Required Qualifications:
- Assertiveness & creative ideas are mandatory.
- Excellent interpersonal skills suitable for user
support, including the ability to lead projects with peer-level
engineers/managers.
- Exceptional communication skills – both written and
oral (one-on-one and group).
- Strong analytical, problem-solving, and
decision-making skills.
- Must have self-starting personality, unafraid to
display initiative and innovation on the job.
- Solid understanding and experience working with high
availability, high performance, multi-data center systems.
- Three or more years’ experience in supporting
internet fronted infrastructure with Cloud, building and running large-scale
web production systems, troubleshooting problems as well as improving the
reliability of systems.
- Experience with scaling services out horizontally as
well as vertically. Build, monitor, troubleshoot and manage production,
testing and development environments.(VMWare ESX or other equivalent
hypervisor)
- Knowledge on Cloud-based services - preferably AWS
including but not limited to: EC2, S3, Cloudfront, EBS, SQS, etc.
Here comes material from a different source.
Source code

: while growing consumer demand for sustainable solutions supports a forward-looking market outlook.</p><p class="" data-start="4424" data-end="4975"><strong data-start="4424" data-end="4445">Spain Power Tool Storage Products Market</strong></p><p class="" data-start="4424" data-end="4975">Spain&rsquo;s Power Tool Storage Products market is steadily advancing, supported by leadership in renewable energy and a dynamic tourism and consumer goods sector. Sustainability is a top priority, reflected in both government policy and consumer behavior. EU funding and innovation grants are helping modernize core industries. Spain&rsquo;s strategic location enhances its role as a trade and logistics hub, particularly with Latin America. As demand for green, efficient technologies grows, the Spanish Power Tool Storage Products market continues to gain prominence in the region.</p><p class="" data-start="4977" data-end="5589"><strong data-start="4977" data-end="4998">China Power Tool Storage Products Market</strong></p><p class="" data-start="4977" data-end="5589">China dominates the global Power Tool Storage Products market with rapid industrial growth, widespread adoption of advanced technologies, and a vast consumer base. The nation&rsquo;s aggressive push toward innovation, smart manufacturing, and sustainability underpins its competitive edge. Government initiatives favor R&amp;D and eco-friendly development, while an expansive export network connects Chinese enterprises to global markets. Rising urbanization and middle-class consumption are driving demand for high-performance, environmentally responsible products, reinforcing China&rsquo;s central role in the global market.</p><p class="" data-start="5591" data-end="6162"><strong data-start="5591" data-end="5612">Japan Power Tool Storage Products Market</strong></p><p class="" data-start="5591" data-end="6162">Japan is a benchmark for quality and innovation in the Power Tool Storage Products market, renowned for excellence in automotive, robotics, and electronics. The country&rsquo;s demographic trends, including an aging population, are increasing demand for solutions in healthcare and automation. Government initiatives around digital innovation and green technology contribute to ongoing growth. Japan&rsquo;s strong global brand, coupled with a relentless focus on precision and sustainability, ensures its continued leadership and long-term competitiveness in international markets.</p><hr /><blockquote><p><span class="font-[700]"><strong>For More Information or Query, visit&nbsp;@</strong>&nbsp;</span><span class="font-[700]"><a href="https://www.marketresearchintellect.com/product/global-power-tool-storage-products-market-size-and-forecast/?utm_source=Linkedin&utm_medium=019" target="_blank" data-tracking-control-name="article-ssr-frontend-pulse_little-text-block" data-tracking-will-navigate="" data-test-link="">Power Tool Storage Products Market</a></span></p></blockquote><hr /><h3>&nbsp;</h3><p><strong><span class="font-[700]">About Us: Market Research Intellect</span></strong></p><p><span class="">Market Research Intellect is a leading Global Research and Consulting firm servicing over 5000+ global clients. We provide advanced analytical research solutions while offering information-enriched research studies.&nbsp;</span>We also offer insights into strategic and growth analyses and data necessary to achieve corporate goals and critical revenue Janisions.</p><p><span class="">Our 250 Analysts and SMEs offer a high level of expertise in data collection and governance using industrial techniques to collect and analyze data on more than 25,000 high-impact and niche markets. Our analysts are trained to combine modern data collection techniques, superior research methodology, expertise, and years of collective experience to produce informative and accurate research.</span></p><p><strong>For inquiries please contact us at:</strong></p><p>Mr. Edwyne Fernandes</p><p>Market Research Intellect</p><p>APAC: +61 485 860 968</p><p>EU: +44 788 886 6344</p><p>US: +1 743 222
- Extensive knowledge of Windows and Unix/Linux systems
including hardware, software and applications.
- Working knowledge of configuration management tools to help you manage software and system changes repeatedly and predictably (Puppet,Chef, Docker, Salt, Automated Testing).
- Experience with system deployment and automation with
scripting like Python, Shell, or Perl.
- Some experience in analysis and building metrics
gathering systems (Splunk and AppDynamics)
- Knowledge of build/continuous integration tools
(Hudson, Jenkins).
- BS/BA (4 yr) or higher in Computer Science or a related field.
Desired Qualifications:
- Ability to manage multiple projects with competing
priorities.
- A track record of maintaining and improving skills in
existing and emerging open source technologies through training or
self-research.
- Love to learn, enjoy troubleshooting and thinking
through complicated problems.
- Ability to train others on new technologies and
processes.
- Ability to manage time effectively in a fast-paced,
customer-focused, changing environment.
- Comfortable with collaboration, open communication
and reaching across functional borders.
- Willingness and ability to maintain a positive,
quality-oriented, reliable, and flexible attitude.
- Willingness and ability to do what it takes to achieve objectives, including off-hours support or tasks.